И вот мы снова идем по пыльной дороге дальше. Мой друг, грязный, как чеширский хряк, потому что время от времени то ли чешется как наркоман, то ли отряхивает с себя пыль, одновременно обтирая пересохшие молчаливые губы рукавом. И я знаю, почему он молчит. Он молчит от злости. И ищет путь и подбирает слова, которыми он мог бы отомстить мне, ударить в самое уязвимое место из тридцати трех имеющихся у нас сердец. И я знаю, что сейчас моему другу больше всего охота дойти назло мне до четвертой стадии опьянения – свинячьей, и мой друг собирается с моральными силами, чтобы притвориться свиньей, выдавить из себя свинью наружу, напоказ.
10
– А ты знаешь, – выдавливает наконец он из себя. – Я видел ее сегодня!
– Кого видел? – не понимаю я.
– Твою девушку.
– Где? – я заглядываю ему в глаза. – Ты уверен?
– Конечно. Утром я поплелся на вокзал «поишачить» немного с ручной тележкой. А куда мне еще было идти? – вопросительно и одновременно с явным упреком посмотрел на меня Муха.
– И что? Она пришла на вокзал?
– А сегодня днем, когда уже поток прибывающих поездов схлынул, я помогал одному человеку довезти его большой саквояж в багажное отделение. По пути он задержался у касс, чтобы купить обратный билет. В очереди мы как раз стояли за твоей девушкой.
– Это точно? – хватаю я своего приятеля за грудки. – Ты ничего не перепутал?
– Я твою кралю на всю жизнь запомнил! – зло зыркнул он.
– Куда она покупала билет? Ты слышал? – трясу я его что есть силы.
– Я думал, ты знаешь! – зубоскалит Муха. – Думал, вы типа вместе хотите поехать в романтическое путешествие. Ведь она, насколько я помню, два места брала.
– Говори, не медли! – кажется, я уже перешел на крик.
– Дешевых билетов не было, и она взяла два СВ на очень неудобный поезд. Ну, ночной до Москвы. Ты знаешь, наверное. Я еще подумал, что ты чересчур развыпендривался и голову потерял, раз дал ей кучу денег. Билеты-то дорогущие в СВ!
СВ на двоих?

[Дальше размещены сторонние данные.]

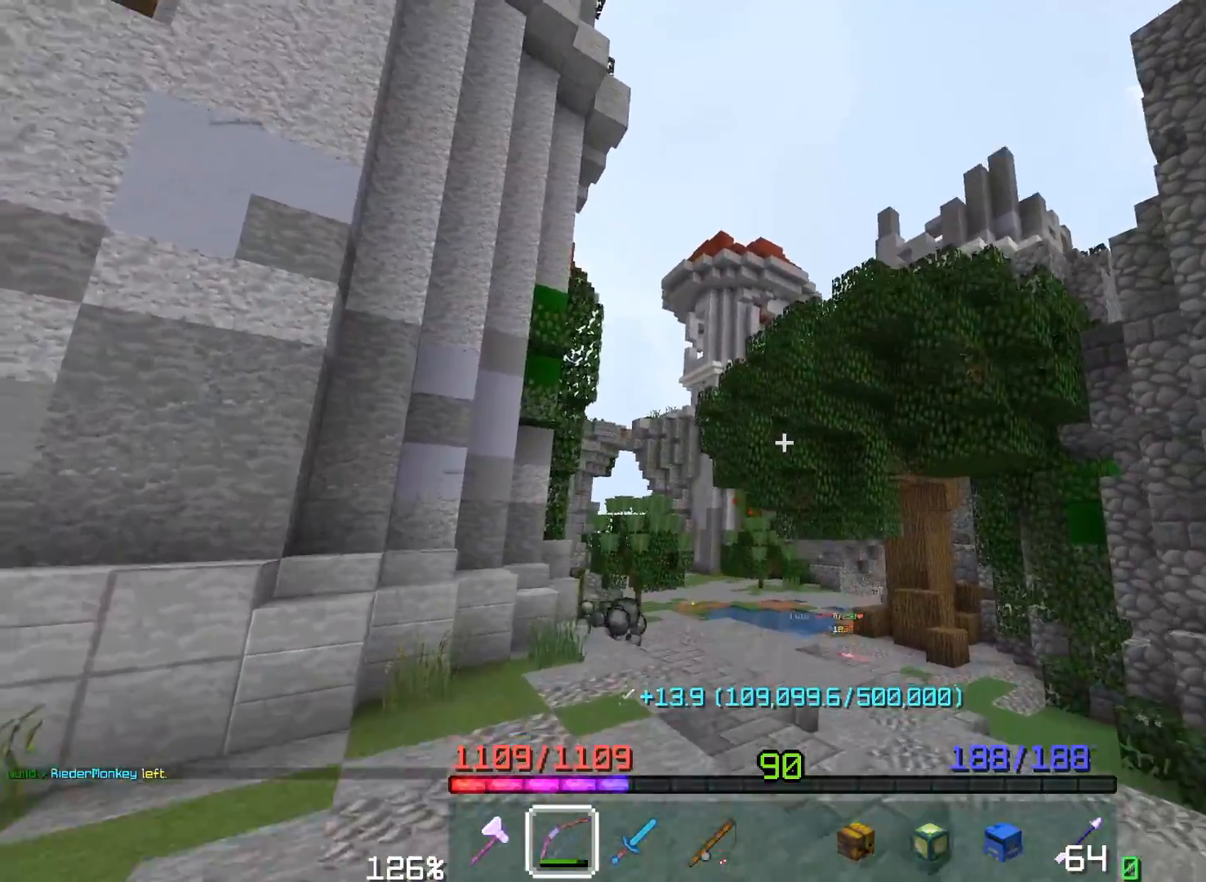
{"keys": ["a", "space", "w"], "mouse": [], "events": [[133, "a", "up"], [200, "space", "up"], [267, "a", "down"], [400, "space", "down"]]}
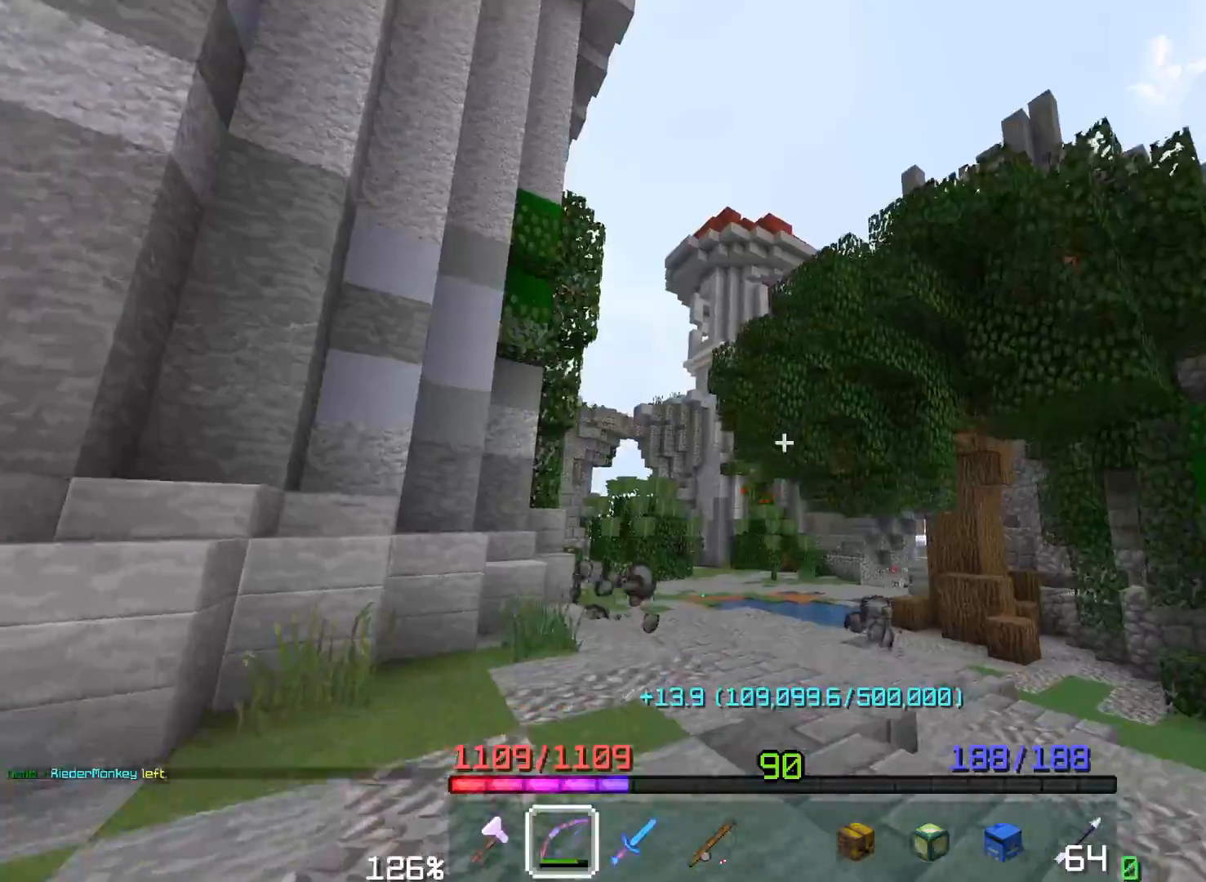
{"keys": ["space", "w"], "mouse": [], "events": [[283, "a", "up"], [333, "space", "up"], [450, "space", "down"]]}
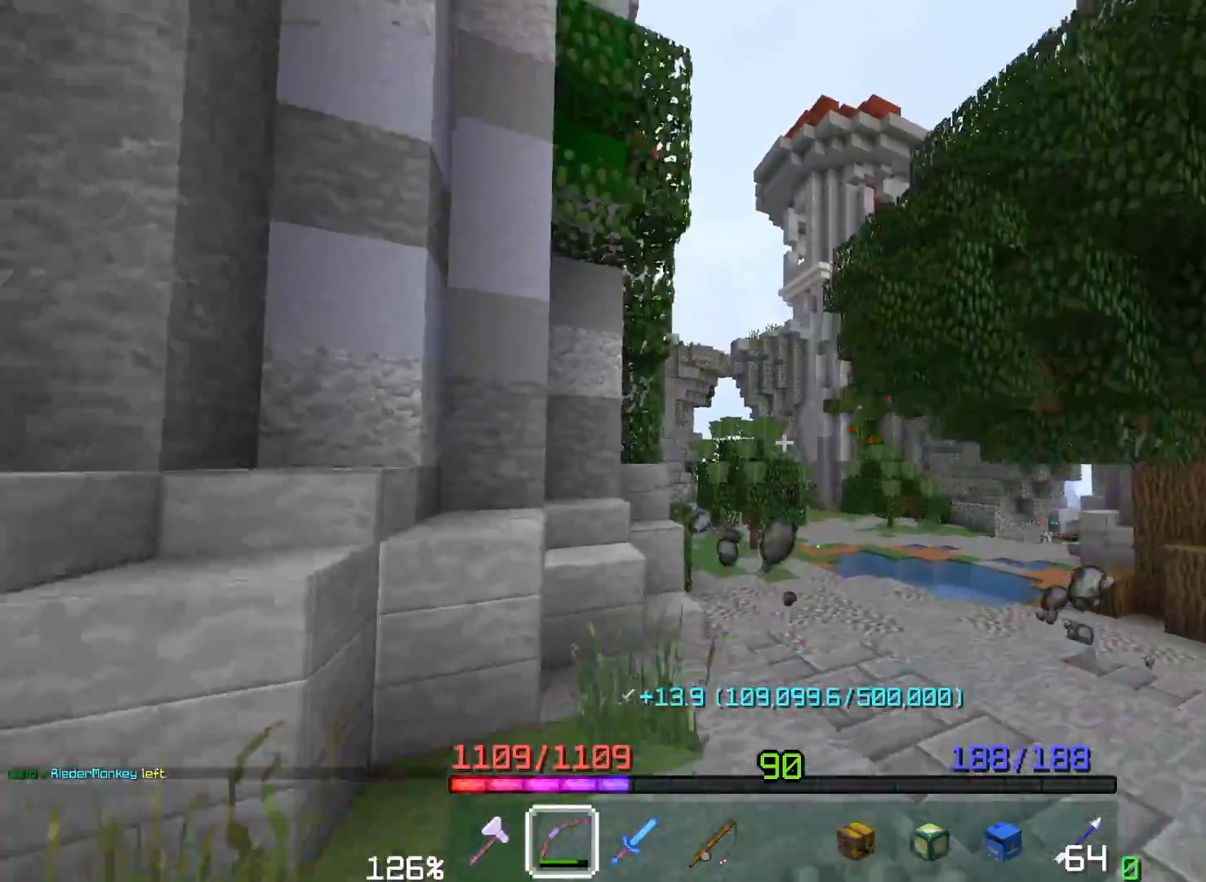
{"keys": [], "mouse": [], "events": [[200, "space", "up"], [300, "w", "up"]]}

Это был уже перебор!
– Кстати, ты не опаздываешь? – заржал как лошадь, высоко вздергивая губу и выставляя на мое обозрение свои зубы и свои часы, Муха. – Время полвторого, поезд через пять минут отъезжает.
– Какой у нее вагон? – от ревности я готов был рвать на вокзал и метать запонки. – С кем она едет?
– Вагон не помню, а время хорошо запомнил. Еще подумал, хоть эту ночь проведу спокойно. А все-таки, почему ты не едешь? Или ты недостаточно любезен был с ней в постели в то время, как я ишачил на вокзале? Так ты бы меня позвал. Я бы, по старой дружбе, не отказался тебе помочь!
Глава 3
Маковая революция
1
В этот день недели, в который, по христианскому учению, Бог, создав землю, небо и всех тварей по паре, собирался было уже отдохнуть, Омара Чилима, он же Грегор Стюарт, разбудил страшный грохот и крики: «Свобода!», «Вы свободны!». Нет, он по-прежнему все еще лежал привязанный к своей стальной койке. Но на этот раз его сознание работало четко. Должно быть, несколько часов назад ему забыли или не пожелали учинять лечебные процедуры.